As White's study points out, "the asbestos plaintiffs' bar is a concentrated industry, with a small number of firms each representing thousands of plaintiffs. Law firms recruit plaintiffs by advertising widely."
White's research indicates that since plaintiffs' lawyers are paid on a contingency fee basis (she said on an average of 33 percent to 40 percent of any settlement or damage award) they greatly favor settlements over trials. Trials are lengthy and contingency fees do not compensate adequately for them.
Therefore, a routine tactic in asbestos cases is "to file several thousand asbestos claims in the same court, combining a few plaintiffs who have mesothelioma or other cancers and a large mass of plaintiffs who are unimpaired. Each plaintiff sues 20 to 50 defendant firms," according to White.
Case Consolidation
Cases are consolidated when multiple asbestos suits are brought at the same time before one jury. The jury would then reach separate verdicts for each plaintiff against each defendant.
Rules of legal procedure require that consolidated cases have some common issues of law or fact. The issues may be such things as whether plaintiffs were exposed to specific products, what the manufacturers knew about the products, or if the victims were warned about the dangers from asbestos exposure.
According to White, consolidation affects trial outcomes in that one jury decides all issues that are presented once.
Because a single jury decides these types of cases, she writes, trial outcomes are more positively correlated rather than different juries deciding each case.
She says that the risk of going to trial is higher when cases are consolidated, and settlements become likelier.

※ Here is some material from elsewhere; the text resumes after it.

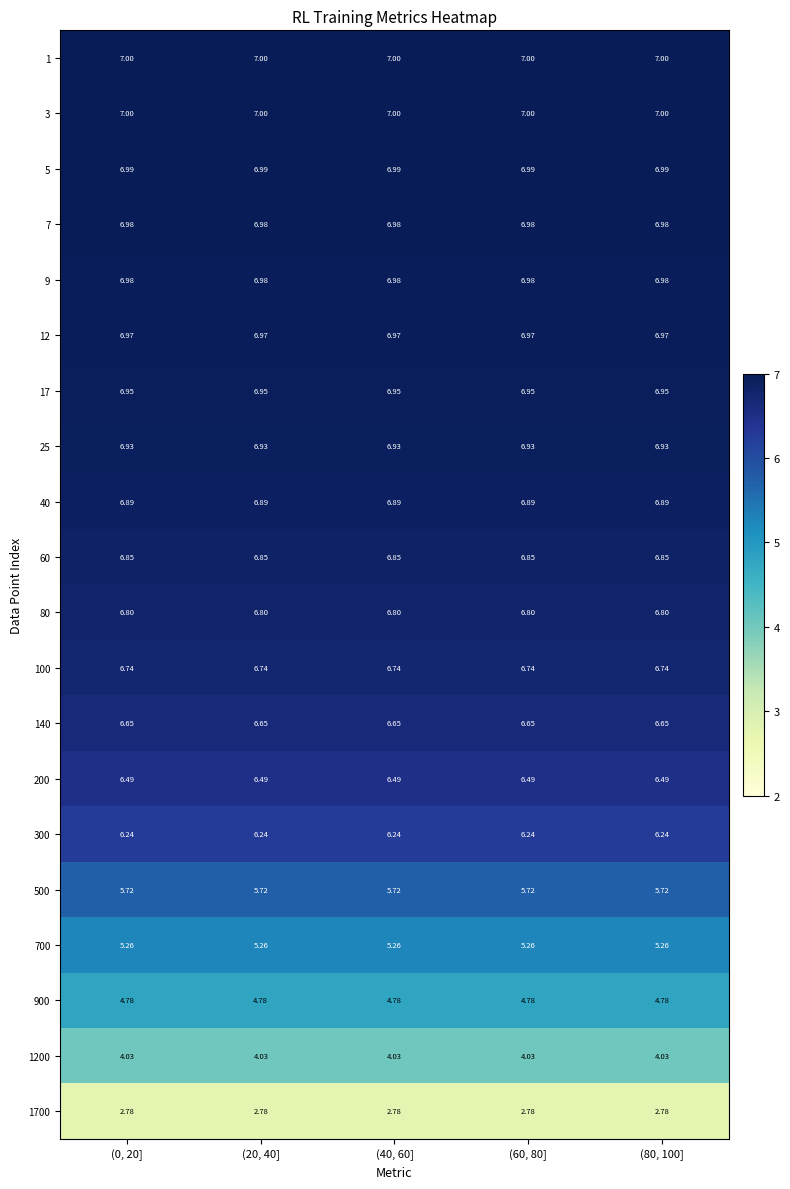

Is the value of 17 at (80, 100] greater than the value of 140 at (0, 20]?

Yes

Therefore, judges have an incentive to consolidate their asbestos trials.
A presentation by plaintiffs can skew the perception of all of the defendants - making them cruel and greedy because of the lack of warning labels by one defendant - this makes the jury more sympathetic to all of the victims, White said.
"Also, plaintiffs in consolidated trials have a mixture of low and high-severity diseases and juries often (mistakenly) infer that less severe diseases will inevitably become more severe over time," she said.
However, despite these built-in biases, the results of consolidated trials were a mixed bag for plaintiffs.
"Consolidation was a more mixed result," White said. "Small consolidations favored plaintiffs. Damage awards were 15 percent higher. But in the larger consolidated cases the damages were actually lower and there was no effect on the probability that the plaintiffs would win the suit."
Bouquet Trials
Bouquet trials are a variation of consolidated trials, a practice that also is applied in Philadelphia. A small group of plaintiffs are selected from a larger group. After the bouquet trial, the judge directs the parties to settle all the cases in the larger group modeling the results of the smaller trial.
"Bouquet trials have higher damage awards," said White.
"However, there were no differences in the probability of a verdict in favor of the plaintiffs from other trials."
The Philadelphia courts have many of the same problems for defendants as other jurisdictions and for the same reasons. But Philadelphia's courts are unique in that there is a direct correlation between the amount of cases they try and their revenue streams, said the Center for Legal Reform's Copland.
While judges may not directly benefit from this it certainly makes it attractive for their court's budgets to make Philadelphia user-friendly for the trial lawyers' bar.